>>>>

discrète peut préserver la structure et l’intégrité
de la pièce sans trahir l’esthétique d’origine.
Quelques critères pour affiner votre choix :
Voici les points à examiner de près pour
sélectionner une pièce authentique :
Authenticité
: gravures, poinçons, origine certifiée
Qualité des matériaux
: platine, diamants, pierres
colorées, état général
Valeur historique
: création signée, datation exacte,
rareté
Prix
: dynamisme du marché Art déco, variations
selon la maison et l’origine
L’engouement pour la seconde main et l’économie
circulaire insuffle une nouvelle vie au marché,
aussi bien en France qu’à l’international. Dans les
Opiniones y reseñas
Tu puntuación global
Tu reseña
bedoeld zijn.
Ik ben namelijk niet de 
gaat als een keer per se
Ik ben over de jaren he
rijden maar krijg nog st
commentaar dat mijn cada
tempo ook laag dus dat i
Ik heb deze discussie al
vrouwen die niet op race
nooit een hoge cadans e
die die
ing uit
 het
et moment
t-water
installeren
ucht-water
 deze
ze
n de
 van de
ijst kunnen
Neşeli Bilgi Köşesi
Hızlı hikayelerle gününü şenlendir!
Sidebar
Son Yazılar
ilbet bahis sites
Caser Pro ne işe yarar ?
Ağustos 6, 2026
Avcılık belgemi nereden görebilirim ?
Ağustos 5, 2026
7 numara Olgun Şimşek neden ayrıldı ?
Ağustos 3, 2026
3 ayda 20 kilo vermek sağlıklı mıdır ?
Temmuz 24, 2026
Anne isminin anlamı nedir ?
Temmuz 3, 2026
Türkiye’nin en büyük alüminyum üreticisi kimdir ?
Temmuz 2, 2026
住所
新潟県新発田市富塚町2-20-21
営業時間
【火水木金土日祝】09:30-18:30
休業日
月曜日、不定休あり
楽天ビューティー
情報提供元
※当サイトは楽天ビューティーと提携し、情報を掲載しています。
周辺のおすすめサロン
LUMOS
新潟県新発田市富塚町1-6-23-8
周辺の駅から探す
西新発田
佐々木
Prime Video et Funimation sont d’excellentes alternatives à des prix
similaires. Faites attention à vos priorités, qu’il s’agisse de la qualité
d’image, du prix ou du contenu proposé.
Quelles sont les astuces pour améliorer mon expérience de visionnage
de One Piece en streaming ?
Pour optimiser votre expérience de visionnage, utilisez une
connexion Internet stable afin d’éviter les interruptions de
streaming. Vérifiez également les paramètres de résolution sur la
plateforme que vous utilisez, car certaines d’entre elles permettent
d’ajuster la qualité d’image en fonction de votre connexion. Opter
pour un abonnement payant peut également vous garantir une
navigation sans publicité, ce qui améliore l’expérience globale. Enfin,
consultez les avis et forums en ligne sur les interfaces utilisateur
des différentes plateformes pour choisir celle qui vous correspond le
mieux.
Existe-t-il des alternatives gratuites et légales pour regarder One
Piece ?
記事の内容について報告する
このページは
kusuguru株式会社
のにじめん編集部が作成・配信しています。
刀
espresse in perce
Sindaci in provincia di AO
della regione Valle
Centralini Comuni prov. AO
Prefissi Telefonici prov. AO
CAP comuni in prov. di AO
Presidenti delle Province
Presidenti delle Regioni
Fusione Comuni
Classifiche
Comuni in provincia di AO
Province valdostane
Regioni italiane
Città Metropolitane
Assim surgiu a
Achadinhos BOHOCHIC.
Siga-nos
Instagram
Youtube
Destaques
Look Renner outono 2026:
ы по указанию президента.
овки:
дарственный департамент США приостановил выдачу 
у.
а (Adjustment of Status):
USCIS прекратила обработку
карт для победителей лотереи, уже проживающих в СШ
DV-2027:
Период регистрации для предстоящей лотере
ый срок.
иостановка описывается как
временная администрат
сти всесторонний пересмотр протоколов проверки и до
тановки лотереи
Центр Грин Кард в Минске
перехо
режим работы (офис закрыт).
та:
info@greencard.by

<<<<

→ **JOB**: Every line above from the line with "de la pièce" to the line with "L’engouement pour la", both included, must be reproduced exactly, and no other line may appear.

→ **RESPONSE AREA**:
de la pièce sans trahir l’esthétique d’origine.
Quelques critères pour affiner votre choix :
Voici les points à examiner de près pour
sélectionner une pièce authentique :
Authenticité
: gravures, poinçons, origine certifiée
Qualité des matériaux
: platine, diamants, pierres
colorées, état général
Valeur historique
: création signée, datation exacte,
rareté
Prix
: dynamisme du marché Art déco, variations
selon la maison et l’origine
L’engouement pour la seconde main et l’économie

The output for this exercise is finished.